Seperti halnya film-film karya Hanung Bramantyo lainnya, tata produksi Tendangan Dari Langit jelas bukanlah sebuah departemen yang patut diragukan. Namun khusus untuk film ini, Hanung kembali berhasil memberikan sebuah sajian produksi dengan kualitas yang sangat memuaskan. Lihat saja bagaimana tata sinematografi arahan Faozan Rizal yang mampu menangkap kemegahan alam Bromo. Breathtaking! Kolaborator regular Hanung di bidang tata musik, Tya Subiakto juga masih mampu memberikan iringan musik terbaiknya untuk film ini. Pada beberapa bagian, iringan musik karya Tya mampu memberikan intensitas tersendiri pada jalan cerita yang dihadirkan Tendangan Dari Langit dan membuatnya menjadi semakin hidup. Kehadiran beberapa lagu karya band Kotak di dalam film ini juga digunakan dengan sangat baik untuk memberikan ilustrasi tambahan mengenai jalan cerita yang sedang ditampilkan.
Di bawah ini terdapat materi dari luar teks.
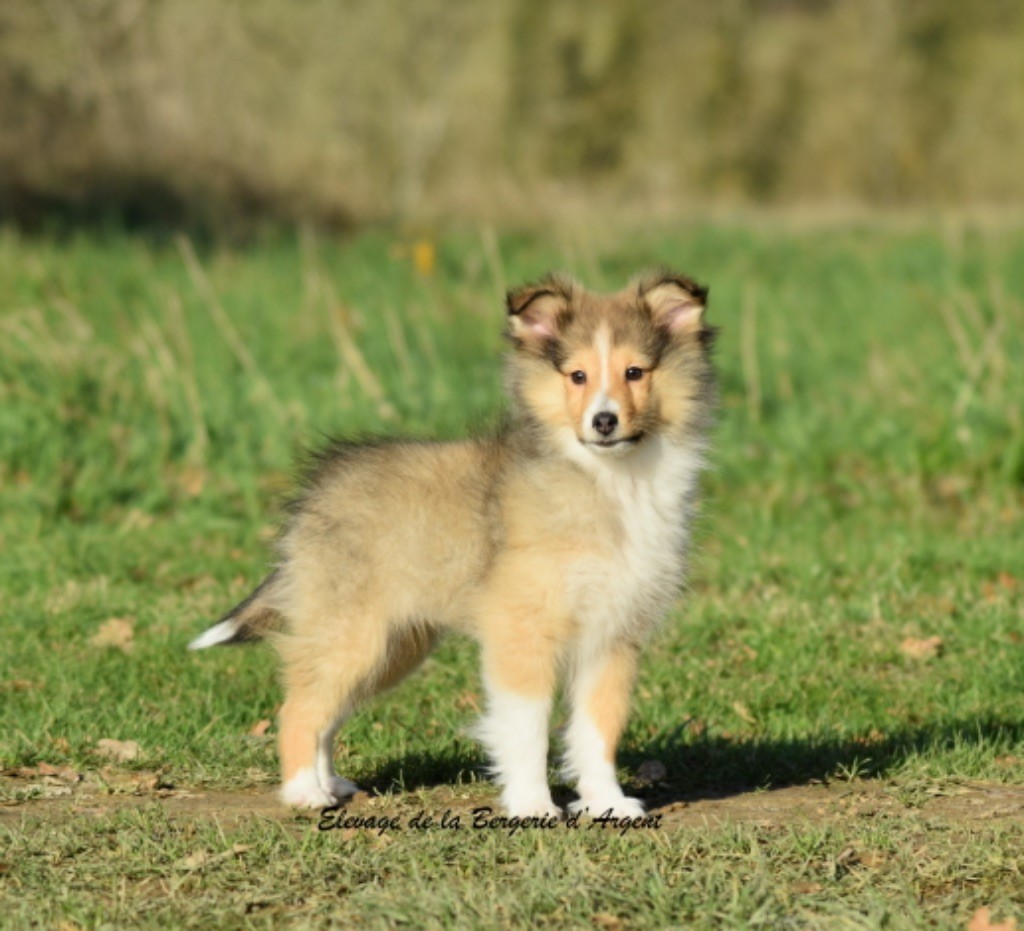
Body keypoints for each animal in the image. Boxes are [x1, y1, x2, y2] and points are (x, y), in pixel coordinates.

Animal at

Jika ada yang dapat dibuktikan dari kehadiran Tendangan Dari Langit maka hal itu adalah film ini akan semakin membuktikan posisi Hanung Bramantyo sebagai sutradara terbaik di generasinya. Lewat jalan cerita yang ditulis oleh Fajar Nugros, Hanung sekali lagi menampilkan kepiawaiannya yang sangat memikat dalam bercerita. Tidak ada satu bagianpun dalam Tendangan Dari Langit yang akan mampu membuat penontonnya merasa jemu. Penonton justru akan menemukan diri mereka terpikat akan jalinan kisah yang berjalan sederhana dan telah familiar, namun kembali ditampilkan dengan presentasi filmis yang begitu mengesankan. Dengan perpaduan cerita yang apik, akting para jajaran pemeran film yang meyakinkan serta kumpulan gambar indah yang mengesankan, adalah sangat mudah untuk menjadikan Tendangan Dari Langit menjadi film Indonesia terbaik untuk tahun ini.

popcorn-half

Tendangan Dari Langit (SinemArt Pictures, 2011)

Tendangan Dari Langit (2011)

Directed by Hanung Bramantyo Produced by Leo Sutanto Written by Fajar Nugros Starring Yosie Kristanto, Maudy Ayunda, Giorgino Abraham, Jordi Onsu, Joshua Suherman, Natasha Chairani, Agus Kuncoro, Sujiwo Tejo, Yati Surachman, YM Tarzan, Toro Margens, Timo Scheunemann, Matias Ibo, Irfan Bachdim, Kim Kurniawan, Bima Sakti Music by Tya Subiakto Cinematography Faozan Rizal Editing by Cesa David Luckmansyah Studio SinemArt Pictures Running time 100 minutes Country Indonesia Language Indonesian

4 thoughts on “Review: Tendangan Dari Langit (2011)”

  1. Reviewnya bikin tertarik nonton, meski kemaren pas liat trailernya, formula from zero to hero-nya terlalu klasik, hihi. Mungkin entar bakal nikmatin akting para aktornya aja ah.

  2. Saya cukup menikmati filmnya semalem ketika main di layar kaca.
    Yang saya pingin komplen, kenapa muka Irfan Bachdim, yang nyaris tidak berbicara di sepanjang filmnya, yang dipajang besar-besar di posternya? Klo wajahnya Sudjiwo Tejo yang dipasang justru akan lebih menarik. Tahu, sih ini strategi pemasaran tapi film yang bagus mestinya enggak usah jual nama Irfan Bachdim untuk meningkatkan daya jual.